Using the drawing's in Sloan's Century and 10, I'd say the CG's are about the same. The major difference between UTLX 13120 and CONX 44 besides length 29' OES versus 32' OES is the tank diameter 6' 5" versus 6' 1". This being the case, the CG of the UTLX car would be a fraction above the CONX. There were standards for items such as this set by the Master Car Builders and ARA Car Construction Committee, which for CG would be a maximum.

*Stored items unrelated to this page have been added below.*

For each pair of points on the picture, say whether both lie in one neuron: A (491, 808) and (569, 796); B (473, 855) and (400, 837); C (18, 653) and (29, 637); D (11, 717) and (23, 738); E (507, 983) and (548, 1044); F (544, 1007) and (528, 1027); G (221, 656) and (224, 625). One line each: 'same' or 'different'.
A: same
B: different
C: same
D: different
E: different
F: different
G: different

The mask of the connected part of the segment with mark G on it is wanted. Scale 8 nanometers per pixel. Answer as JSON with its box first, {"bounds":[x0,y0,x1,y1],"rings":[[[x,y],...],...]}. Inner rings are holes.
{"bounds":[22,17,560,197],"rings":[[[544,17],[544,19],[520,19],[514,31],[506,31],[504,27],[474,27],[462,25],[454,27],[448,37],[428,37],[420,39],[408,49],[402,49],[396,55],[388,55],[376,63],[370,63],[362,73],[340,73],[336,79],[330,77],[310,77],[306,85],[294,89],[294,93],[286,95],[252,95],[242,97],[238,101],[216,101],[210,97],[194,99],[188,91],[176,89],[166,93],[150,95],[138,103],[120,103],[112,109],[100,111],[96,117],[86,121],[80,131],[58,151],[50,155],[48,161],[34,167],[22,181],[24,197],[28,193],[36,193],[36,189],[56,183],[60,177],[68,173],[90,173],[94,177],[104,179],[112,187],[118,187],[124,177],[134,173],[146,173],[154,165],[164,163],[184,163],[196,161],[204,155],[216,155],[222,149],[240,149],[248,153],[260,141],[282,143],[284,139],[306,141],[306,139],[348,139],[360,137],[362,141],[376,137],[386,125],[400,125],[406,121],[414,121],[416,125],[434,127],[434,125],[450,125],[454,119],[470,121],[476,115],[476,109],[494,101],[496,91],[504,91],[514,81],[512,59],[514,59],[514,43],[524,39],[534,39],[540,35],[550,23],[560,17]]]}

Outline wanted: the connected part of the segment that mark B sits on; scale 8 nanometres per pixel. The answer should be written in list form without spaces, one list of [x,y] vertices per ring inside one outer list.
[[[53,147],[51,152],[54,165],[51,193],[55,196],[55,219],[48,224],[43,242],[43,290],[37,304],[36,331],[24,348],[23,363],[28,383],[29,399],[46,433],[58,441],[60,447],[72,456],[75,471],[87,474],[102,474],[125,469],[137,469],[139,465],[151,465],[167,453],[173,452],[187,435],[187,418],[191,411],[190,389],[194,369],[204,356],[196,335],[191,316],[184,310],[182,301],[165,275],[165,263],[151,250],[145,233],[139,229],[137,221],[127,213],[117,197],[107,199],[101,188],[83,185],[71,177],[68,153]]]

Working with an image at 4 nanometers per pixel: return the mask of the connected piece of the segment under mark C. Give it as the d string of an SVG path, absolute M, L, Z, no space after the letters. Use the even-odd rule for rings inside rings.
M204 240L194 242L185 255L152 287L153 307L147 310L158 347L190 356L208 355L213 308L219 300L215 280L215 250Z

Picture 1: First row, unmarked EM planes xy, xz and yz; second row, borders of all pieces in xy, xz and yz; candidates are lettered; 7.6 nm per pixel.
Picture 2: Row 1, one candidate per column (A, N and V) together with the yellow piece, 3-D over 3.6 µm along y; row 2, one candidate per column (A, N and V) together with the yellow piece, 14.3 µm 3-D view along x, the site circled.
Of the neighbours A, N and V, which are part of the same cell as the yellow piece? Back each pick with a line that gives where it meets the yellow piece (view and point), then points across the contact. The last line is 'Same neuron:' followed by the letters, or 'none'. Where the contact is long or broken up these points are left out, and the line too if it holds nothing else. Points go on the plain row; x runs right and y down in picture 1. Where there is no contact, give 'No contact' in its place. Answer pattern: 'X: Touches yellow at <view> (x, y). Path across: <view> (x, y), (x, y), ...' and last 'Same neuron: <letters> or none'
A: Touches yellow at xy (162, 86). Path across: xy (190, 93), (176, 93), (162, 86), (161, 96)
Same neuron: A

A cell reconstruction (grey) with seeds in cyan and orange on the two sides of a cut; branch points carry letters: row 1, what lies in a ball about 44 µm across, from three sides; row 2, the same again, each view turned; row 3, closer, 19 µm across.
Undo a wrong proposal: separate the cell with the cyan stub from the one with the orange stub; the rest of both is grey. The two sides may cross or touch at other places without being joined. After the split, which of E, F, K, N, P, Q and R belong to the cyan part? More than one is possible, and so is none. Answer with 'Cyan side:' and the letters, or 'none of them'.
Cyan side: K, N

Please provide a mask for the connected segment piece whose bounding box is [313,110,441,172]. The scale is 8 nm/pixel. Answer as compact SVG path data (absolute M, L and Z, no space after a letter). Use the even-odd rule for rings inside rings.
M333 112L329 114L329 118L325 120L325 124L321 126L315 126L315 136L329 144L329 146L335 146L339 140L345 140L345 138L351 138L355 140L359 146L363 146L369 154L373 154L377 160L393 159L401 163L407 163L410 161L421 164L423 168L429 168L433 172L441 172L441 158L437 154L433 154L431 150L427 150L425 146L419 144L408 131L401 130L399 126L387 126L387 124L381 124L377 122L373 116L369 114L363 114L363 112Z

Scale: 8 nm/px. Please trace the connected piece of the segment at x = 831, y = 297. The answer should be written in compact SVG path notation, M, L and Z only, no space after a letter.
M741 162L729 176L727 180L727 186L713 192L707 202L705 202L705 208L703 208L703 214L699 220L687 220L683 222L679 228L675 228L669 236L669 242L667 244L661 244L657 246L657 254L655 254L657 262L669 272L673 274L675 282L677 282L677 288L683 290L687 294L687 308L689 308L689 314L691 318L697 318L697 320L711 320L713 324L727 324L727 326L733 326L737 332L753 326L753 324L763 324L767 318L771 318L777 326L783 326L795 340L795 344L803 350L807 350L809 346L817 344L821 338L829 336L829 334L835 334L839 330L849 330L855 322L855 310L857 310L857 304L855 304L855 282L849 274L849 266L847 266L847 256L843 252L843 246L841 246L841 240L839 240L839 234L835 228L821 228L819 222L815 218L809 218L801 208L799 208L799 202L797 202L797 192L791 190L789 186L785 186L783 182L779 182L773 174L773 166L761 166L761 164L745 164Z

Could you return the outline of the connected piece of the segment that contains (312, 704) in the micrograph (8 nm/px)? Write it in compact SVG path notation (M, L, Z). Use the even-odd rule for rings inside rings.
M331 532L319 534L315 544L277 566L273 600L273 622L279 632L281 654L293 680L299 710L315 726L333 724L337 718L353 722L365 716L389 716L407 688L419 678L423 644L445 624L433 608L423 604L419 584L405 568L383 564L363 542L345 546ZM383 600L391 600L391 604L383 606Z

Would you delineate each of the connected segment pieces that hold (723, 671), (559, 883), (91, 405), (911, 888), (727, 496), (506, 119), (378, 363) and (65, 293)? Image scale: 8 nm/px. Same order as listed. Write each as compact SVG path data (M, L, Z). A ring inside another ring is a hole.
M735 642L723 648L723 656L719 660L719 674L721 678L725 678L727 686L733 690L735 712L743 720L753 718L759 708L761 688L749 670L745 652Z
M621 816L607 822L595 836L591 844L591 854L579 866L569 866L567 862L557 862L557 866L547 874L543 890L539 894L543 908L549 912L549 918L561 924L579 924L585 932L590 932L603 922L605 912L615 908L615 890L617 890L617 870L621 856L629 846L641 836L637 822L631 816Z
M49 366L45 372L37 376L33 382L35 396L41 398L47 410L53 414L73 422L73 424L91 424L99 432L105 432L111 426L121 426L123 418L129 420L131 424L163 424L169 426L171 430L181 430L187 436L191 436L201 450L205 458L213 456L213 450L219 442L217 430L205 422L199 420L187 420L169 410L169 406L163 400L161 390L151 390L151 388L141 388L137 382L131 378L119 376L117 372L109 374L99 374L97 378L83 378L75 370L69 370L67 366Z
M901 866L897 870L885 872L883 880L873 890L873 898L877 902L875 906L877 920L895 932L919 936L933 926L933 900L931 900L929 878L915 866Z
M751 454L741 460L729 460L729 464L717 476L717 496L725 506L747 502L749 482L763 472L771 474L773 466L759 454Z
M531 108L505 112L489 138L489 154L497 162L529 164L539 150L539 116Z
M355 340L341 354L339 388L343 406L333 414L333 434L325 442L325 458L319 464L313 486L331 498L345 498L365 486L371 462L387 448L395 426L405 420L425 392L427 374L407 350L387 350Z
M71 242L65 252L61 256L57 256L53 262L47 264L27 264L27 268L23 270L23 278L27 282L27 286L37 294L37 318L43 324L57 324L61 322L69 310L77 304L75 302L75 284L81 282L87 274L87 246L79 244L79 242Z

To answer another comment, Track Train Dynamics is a fairly recent development in the rail industry, say 1970's on. The advent of the 263K GRL rail car, variety of car lengths (not mostly 40 footers with a few longer cars), the potential difference in adjacent cars of weights between 40K and 263K to 512K, and difference of length of truck centers to pulling faces resulted in derailments that were unexplainable at the time. TTD research explained the cause of these showing necessary changes in train make-up and handling to prevent these derailments. For the NG, cars were basically 33' OPF, light weight of 20K and loaded weight of 70K which does not give the same physical interactions between adjacent cars and track. Even adding the few tank cars at 33K and 90K makes little difference. Some of the other phenomenon, such as truck hunting, occurs at higher speed than the NG operated, 40 to 50 MPH.
In my earlier post mentioning truck condition, I forgot to include flange wear that can result in a thin or vertical flange.